Thanks to everyone who's checked out and added information to the new "Who's Who?" page -- which now includes sections for academics and for communications folks. It's a small but growing list of folks -- fascinating to see who gets added and what details get changed.
There were about 10 additions on Tuesday, including news that one longtime newspaper writer, one of the deans of the education beat who had taken a buyout and then a job at the USDE, has recently retired. Who was it? Click the link, go to the writers page, and you'll see. Thanks! Keep on adding people (or checking back to see what other people have added).
Considering early childhood education in the context of NCLB has to make universal preschool advocates more than a little nervous. You saw how wide they steered away from Head Start reauthorization. And NCLB, including Reading First, already has more than enough baggage.
And yet, a revamped NCLB that doesn't focus much at all on early childhood doesn't make much sense. The learning deficits start early. Even with Reading First NCLB is predominantly a 3-8 program. Once NCLB is done, it might be hard to do a standalone UPK initiative.
That's why New America is doing a post-Thanksgiving event on the topic and releasing a new report November 29. To RSVP for this event, reply to this email: email@example.com with name, affiliation, and contact information.
NB: NAF honcho Mike Dannenberg and I worked on the Hill at the same time way back in the day, and I've done some writing and editing for them in the past.
I'm traveling today and tomorrow, so posting will be light.
If you haven't already written in to answer the question of the week ("who reads this blog?), please do so. There's been a dozen or so interesting responses so far.
Also, if you or anyone you know might qualify for the "who's who in education?" wiki that I put together over the weekend, check it out. There've been at least two folks leaving their jobs, and a bunch of people added their names or edited some of the starter entries since yesterday.
Check out the PBS NewsHour tonight to see part 2 of the Learning Matters (John Merrow) year-in-the-life of Michelle Rhee, new head of DC's public schools. Is she getting tough, as promised, or getting whip-sawed, as many predicted?
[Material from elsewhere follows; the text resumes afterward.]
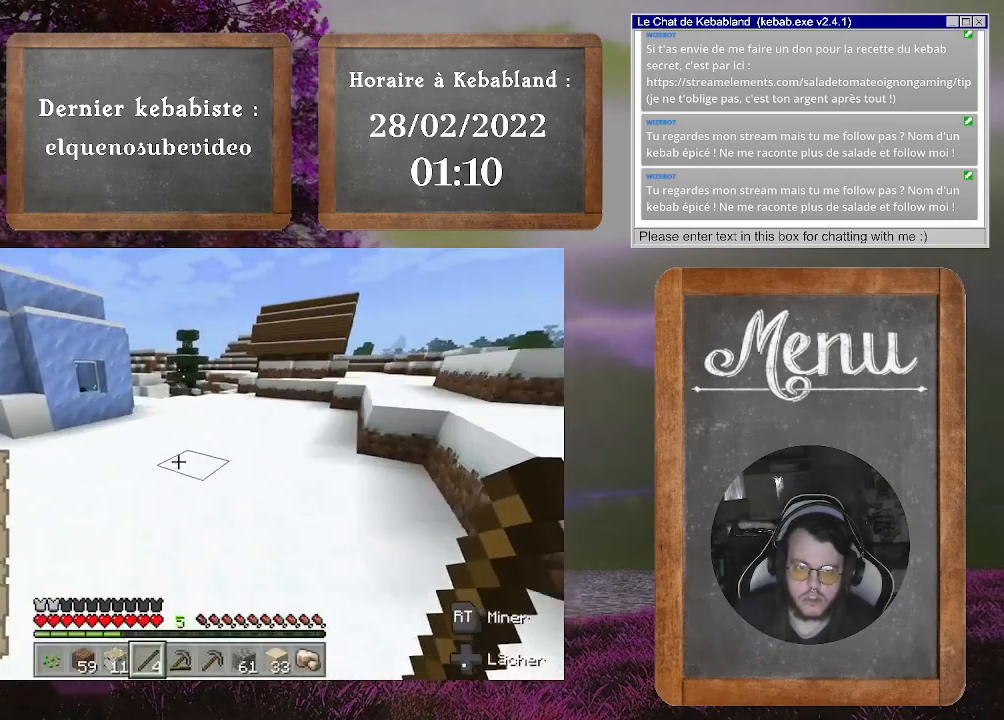
{"buttons": [], "left_stick": "up", "right_stick": "center", "events": []}
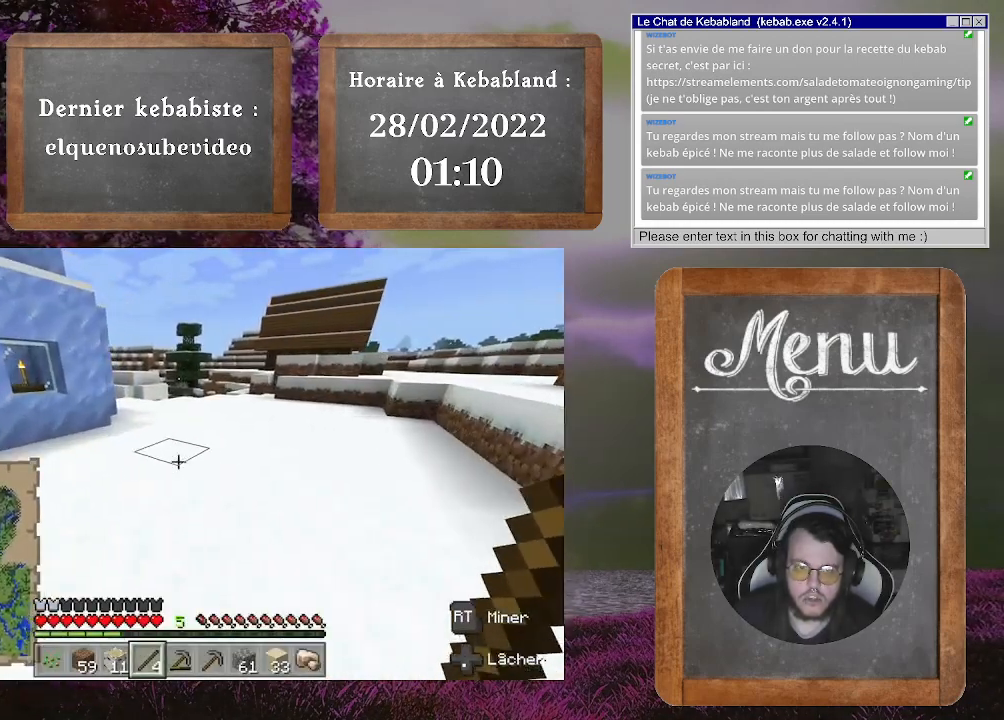
{"buttons": [], "left_stick": "up", "right_stick": "center", "events": []}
I've seen snippets of the segment and hear d about it from some of the folks who have put it together (I have a desk at the LMI offices in Manhattan). This one sounds particularly good.
What high-level communications guru with what Wonkette readers once called a "porn name" is leaving the USDE for the Big Apple?
Check here at the new wiki page for communications folks to find out -- and feel free to add or correct or edit anything you'd like.
You communications people move around like hummingbirds, always jumping to the next best job.
Want to see who's the latest policy wonk to be changing jobs? There's at least one change just announced today. Check out the updates at the Who's Who? Wiki and feel free to add any changes or corrections of your own. Congrats, condolences, of course.
"Wednesday, November 21 3:40 p.m. CET Secretary Spellings will deliver remarks at the Ministerial Panel on "Relevance and Quality – What are the Challenges?" during the Third Ministerial Meeting on Education of the Broader Middle East and North Africa (BMENA) countries and the Group of Eight (G8). On Thursday, November 22 9 a.m. CET Secretary Spellings will be attending the Third Ministerial Meeting on Education of the Broader Middle East and North Africa (BMENA) countries and the Group of Eight (G8)."
Germany in November -- is that a trip all her staff want to go on (side trip to Berlin!) or no (week of Thanksgiving!). I'm thinking no.